The preachers’s identity was David Pawson, who died last Thursday (Ascension Day) at the age of 90. Especially when I was a student, and in my early years of ministry, I used to listen to cassette after cassette containing his Bible teaching, and make my own notes. Even today, if I’m preparing to preach on a passage, I will often listen to David to see how he dealt with it.

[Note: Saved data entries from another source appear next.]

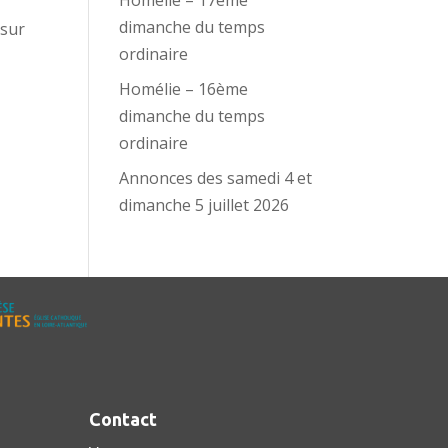
Homélie – 17ème
dimanche du temps
 sur
ordinaire
Homélie – 16ème
dimanche du temps
ordinaire
Annonces des samedi 4 et
dimanche 5 juillet 2026
Contact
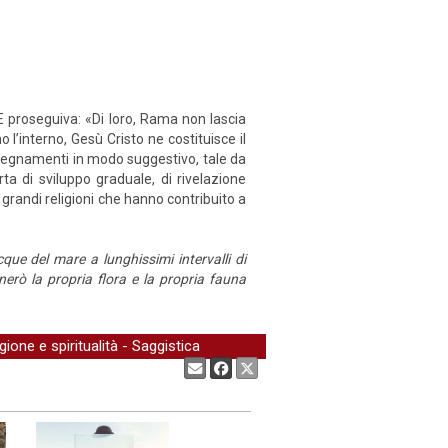
E proseguiva: «Di loro, Rama non lascia
’interno, Gesù Cristo ne costituisce il
insegnamenti in modo suggestivo, tale da
ta di sviluppo graduale, di rivelazione
e grandi religioni che hanno contribuito a
cque del mare a lunghissimi intervalli di
enerò la propria flora e la propria fauna
gione e spiritualità
-
Saggistica
Condividi:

His sermons were memorable, and I still remember so many of the things he said. It may have been preaching on this very passage that he said these three things about baptism:
- It is an act of submission;
- It is an act of separation;
- It is an act of salvation.
In water baptism we submit to the Lord Jesus. He commanded this act;
In water baptism we are separated from the old world and brought into a new one – just as it was for Noah and his family. It was quite literally a ‘watershed’ in their experience. David Pawson said that for each one who submits to baptism, they are undergoing a ‘little flood’ which separates them from the old era and brings them into a new one;
Water baptism might also be said to be the outward part of conversion. I once read that the word ‘’pledge’’ (21) carries the idea of sealing a contract. The earliest gospel preaching repeatedly called people to baptism as well as repentance and faith. There is no power in the rite of baptism as such to wash you clean. The power is in the living Lord Jesus. Baptism by itself makes no difference. But if the person being baptized is expressing their faith in Christ it makes a very great difference. It’s like when you repent and believe you enter into a contract with Jesus and in baptism you seal it.
As somebody once said: ’The idea of an unbaptised Christian is totally alien to the thought of the New Testament writers.’